The protesters were rallying against judge Tarek Bitar, tasked with investigating the massive explosion of poorly stored ammonium nitrate at Beirut’s port that killed more than 210 people and destroyed swathes of the capital on August 4 last year.

The judge had in recent days been in the sights of Hezbollah and Amal after he subpoenaed top officials in his probe.

AFP correspondents said Thursday’s violence started with sniper fire from residential buildings targeting the Hezbollah and Amal supporters, who returned fire with AK-47 assault rifles and rocket-propelled grenades.

President Michel Aoun called for calm in a televised speech late Thursday.

“Weapons cannot return as a means of communication between Lebanese parties, because we all agreed to turn this dark page of our history,” he said in reference to the civil war.

He said political leaders were “heading towards a solution” out of the crisis.

– Arrests on both sides –

The army said it had responded to an exchange of gunfire in the Tayouneh – Badaro area as protesters headed to the Palace of Justice.

It “raided a number of places looking for the shooters, and detained nine” people in total, including individuals from both sides. One was of Syrian nationality, it said.

The military did not specify who started the firefight.

Interior Minister Bassam Mawlawi said the “exchange started with sniper fire, with the first casualty shot in the head”.

He said at least six people were killed, all by gunfire, without specifying who fired the shots.

The health ministry said 32 people were wounded.

Amal said three of its members were killed, while Hezbollah announced that funerals of two men and one woman would take place on Friday.

A doctor at Beirut’s Sahel hospital earlier told AFP a 24-year-old woman was killed after she was hit in the head by a stray bullet inside her home.

Heavy fire rang out as ambulances rushed the wounded through the deserted streets, a few blocks from the Palace of Justice.

Iran-backed Hezbollah and Amal blamed the Lebanese Forces, a Christian party that is staunchly opposed to them, charging in a joint statement that the opposing side had “fired sniper shots with the aim to kill”.

The Lebanese Forces denied involvement.

– ‘Horrific’ –

Political analyst Karim Bitar voiced concern about more trouble ahead.

“Hezbollah taking to the streets and throwing all its weight in this battle… could lead to big clashes and to the destabilisation of the entire country,” he warned.

In the chaos, a limp body lying on a main street was carried away by rescuers as gunfire rained down around them.

Pictures shared on social media showed school children ducking under school desks.

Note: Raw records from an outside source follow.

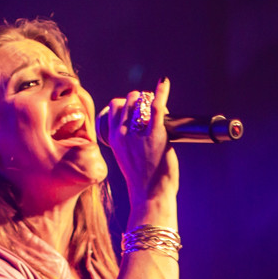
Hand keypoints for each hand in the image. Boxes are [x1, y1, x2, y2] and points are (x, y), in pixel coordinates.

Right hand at [101, 77, 178, 217]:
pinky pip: (157, 108)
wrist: (149, 196)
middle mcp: (122, 132)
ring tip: (158, 105)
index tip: (137, 110)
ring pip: (140, 101)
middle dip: (139, 99)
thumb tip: (135, 132)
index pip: (115, 107)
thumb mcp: (126, 159)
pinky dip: (161, 92)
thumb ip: (126, 143)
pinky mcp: (156, 134)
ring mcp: (138, 133)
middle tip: (150, 108)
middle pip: (127, 100)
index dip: (126, 103)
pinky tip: (164, 83)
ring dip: (149, 98)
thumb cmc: (141, 181)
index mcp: (113, 137)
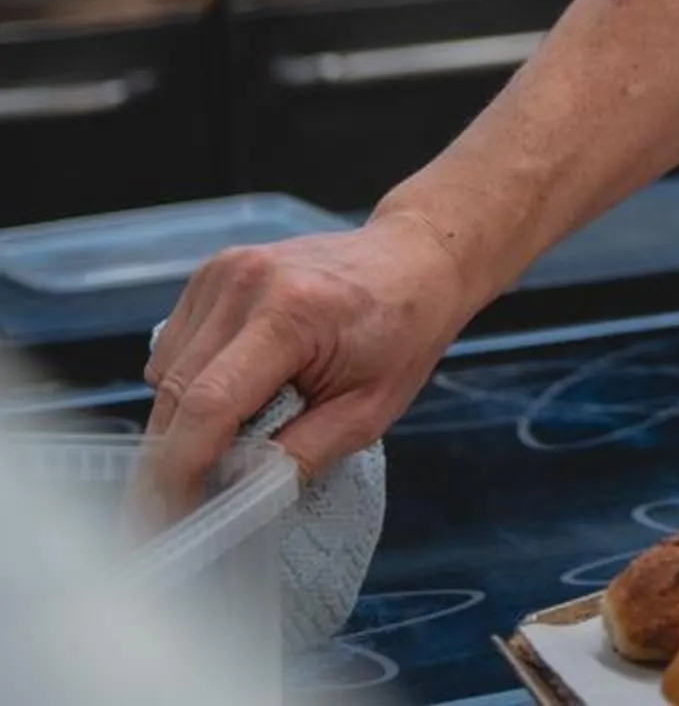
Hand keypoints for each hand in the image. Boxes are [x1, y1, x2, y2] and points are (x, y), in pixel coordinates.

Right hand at [140, 207, 478, 513]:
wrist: (416, 258)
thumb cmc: (404, 328)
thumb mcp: (369, 410)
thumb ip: (301, 456)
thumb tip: (238, 498)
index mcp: (292, 314)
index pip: (209, 404)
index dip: (180, 469)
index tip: (169, 517)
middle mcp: (246, 284)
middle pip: (177, 393)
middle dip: (171, 458)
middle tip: (181, 507)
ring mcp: (224, 272)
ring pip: (165, 374)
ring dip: (180, 420)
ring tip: (229, 436)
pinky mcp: (212, 272)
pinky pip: (173, 348)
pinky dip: (188, 383)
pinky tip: (234, 387)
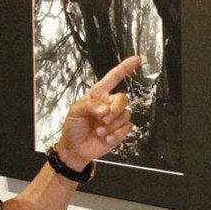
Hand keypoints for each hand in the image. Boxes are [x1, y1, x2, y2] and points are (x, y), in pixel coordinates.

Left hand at [55, 56, 141, 170]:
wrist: (75, 149)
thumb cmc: (73, 127)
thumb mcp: (75, 112)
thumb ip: (90, 106)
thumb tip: (105, 109)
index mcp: (98, 94)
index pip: (114, 77)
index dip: (125, 68)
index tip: (137, 60)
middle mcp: (109, 103)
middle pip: (123, 98)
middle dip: (115, 109)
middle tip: (104, 119)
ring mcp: (116, 117)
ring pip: (125, 114)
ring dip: (111, 125)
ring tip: (99, 132)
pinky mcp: (120, 130)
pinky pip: (127, 127)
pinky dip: (116, 134)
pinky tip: (106, 138)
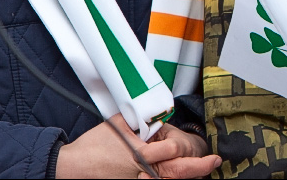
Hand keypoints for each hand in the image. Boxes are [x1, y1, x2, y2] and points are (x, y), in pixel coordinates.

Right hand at [55, 116, 220, 178]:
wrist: (73, 166)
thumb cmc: (93, 145)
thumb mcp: (117, 124)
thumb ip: (138, 120)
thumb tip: (152, 114)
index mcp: (138, 152)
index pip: (167, 152)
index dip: (181, 149)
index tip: (195, 147)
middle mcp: (140, 170)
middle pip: (174, 172)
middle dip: (197, 167)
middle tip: (213, 161)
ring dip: (186, 174)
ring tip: (205, 168)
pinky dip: (168, 179)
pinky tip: (182, 176)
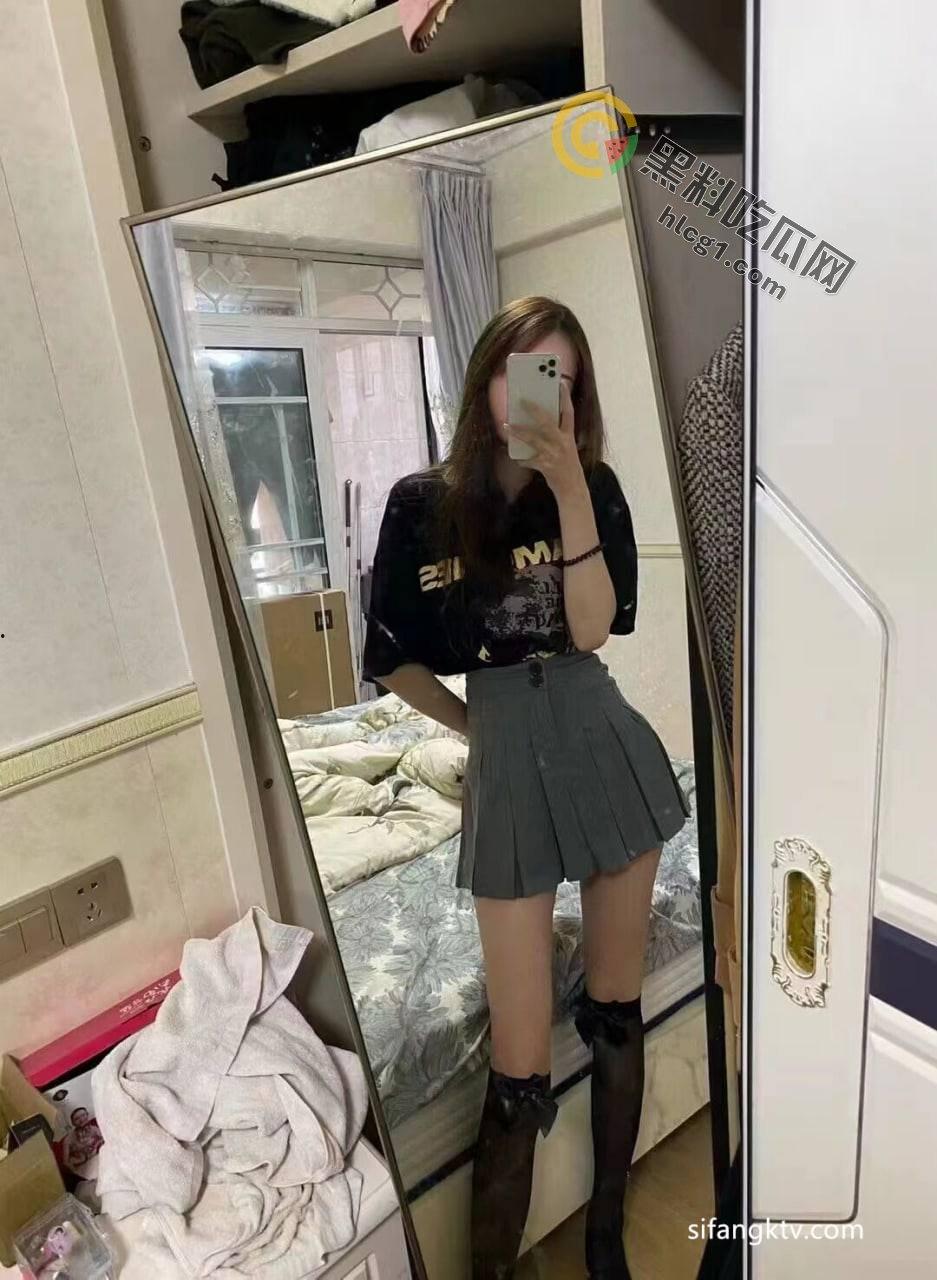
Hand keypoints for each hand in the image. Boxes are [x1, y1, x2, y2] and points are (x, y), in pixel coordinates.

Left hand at [507, 380, 583, 496]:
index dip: (565, 397)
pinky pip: (529, 460)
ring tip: (507, 425)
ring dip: (518, 431)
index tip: (560, 383)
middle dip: (534, 410)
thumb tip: (538, 421)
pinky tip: (516, 458)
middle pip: (547, 421)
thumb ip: (557, 434)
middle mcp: (563, 443)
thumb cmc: (567, 465)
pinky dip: (521, 459)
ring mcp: (554, 454)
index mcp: (569, 436)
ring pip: (533, 438)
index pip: (569, 412)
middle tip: (522, 400)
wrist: (573, 489)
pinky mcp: (546, 466)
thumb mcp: (567, 447)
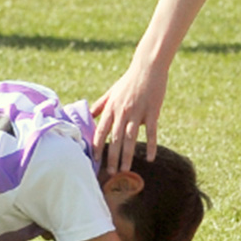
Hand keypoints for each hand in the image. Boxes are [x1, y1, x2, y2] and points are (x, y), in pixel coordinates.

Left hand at [92, 59, 167, 174]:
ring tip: (125, 170)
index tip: (94, 161)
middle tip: (110, 173)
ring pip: (130, 138)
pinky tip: (150, 158)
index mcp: (111, 108)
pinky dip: (151, 145)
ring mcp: (138, 112)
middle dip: (112, 157)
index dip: (97, 147)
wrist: (147, 68)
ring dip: (127, 155)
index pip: (101, 131)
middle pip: (115, 138)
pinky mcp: (152, 111)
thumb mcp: (111, 92)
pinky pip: (151, 132)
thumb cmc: (128, 81)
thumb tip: (87, 116)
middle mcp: (122, 112)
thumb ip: (100, 106)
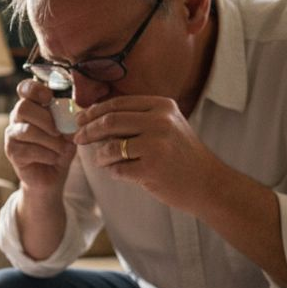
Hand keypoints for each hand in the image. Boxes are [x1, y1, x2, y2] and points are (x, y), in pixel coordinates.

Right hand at [4, 79, 76, 196]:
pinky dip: (46, 154)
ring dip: (50, 141)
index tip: (49, 98)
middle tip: (59, 132)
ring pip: (27, 130)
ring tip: (61, 149)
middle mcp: (17, 118)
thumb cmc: (59, 149)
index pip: (25, 88)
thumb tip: (72, 113)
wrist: (52, 176)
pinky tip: (53, 158)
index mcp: (32, 106)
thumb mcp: (69, 131)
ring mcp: (12, 135)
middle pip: (23, 108)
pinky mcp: (12, 152)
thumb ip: (69, 119)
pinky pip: (28, 149)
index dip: (35, 89)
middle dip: (46, 119)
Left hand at [72, 95, 219, 213]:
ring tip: (101, 160)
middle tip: (77, 138)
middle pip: (109, 121)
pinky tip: (117, 172)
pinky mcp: (150, 169)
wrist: (209, 183)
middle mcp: (159, 122)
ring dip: (100, 155)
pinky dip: (112, 171)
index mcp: (162, 106)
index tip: (80, 119)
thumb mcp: (168, 125)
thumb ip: (139, 118)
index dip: (94, 111)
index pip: (118, 104)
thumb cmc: (183, 155)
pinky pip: (117, 169)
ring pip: (110, 147)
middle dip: (88, 130)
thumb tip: (95, 117)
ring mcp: (155, 145)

Maha Yahya, director of the Carnegie Middle East Center, called the violence “a horrific reminder of unhealed wounds” from the civil war.

The man at the centre of the tensions, Tarek Bitar, is seen as a last hope for justice by many Lebanese but has been condemned as biased and corrupt by political leaders.

He has sparked deep divisions within the government between those who want to keep him and those who want him dismissed.

The protesters Thursday torched portraits of Tarek Bitar but also of US ambassador Dorothy Shea, charging that the judge is colluding with Washington, on the day senior American diplomat Victoria Nuland was visiting Lebanon.

Washington called for “de-escalation”, while the UN Secretary-General Antonio Guterres reiterated “the need for an impartial, thorough and transparent investigation” into the port explosion.

The Court of Cassation on Thursday turned down a lawsuit filed by two ex-ministers demanding the judge’s replacement, a court official told AFP on condition of anonymity.

But the investigator’s fate is all but clear as Hezbollah and Amal press ahead with a campaign aimed at removing him.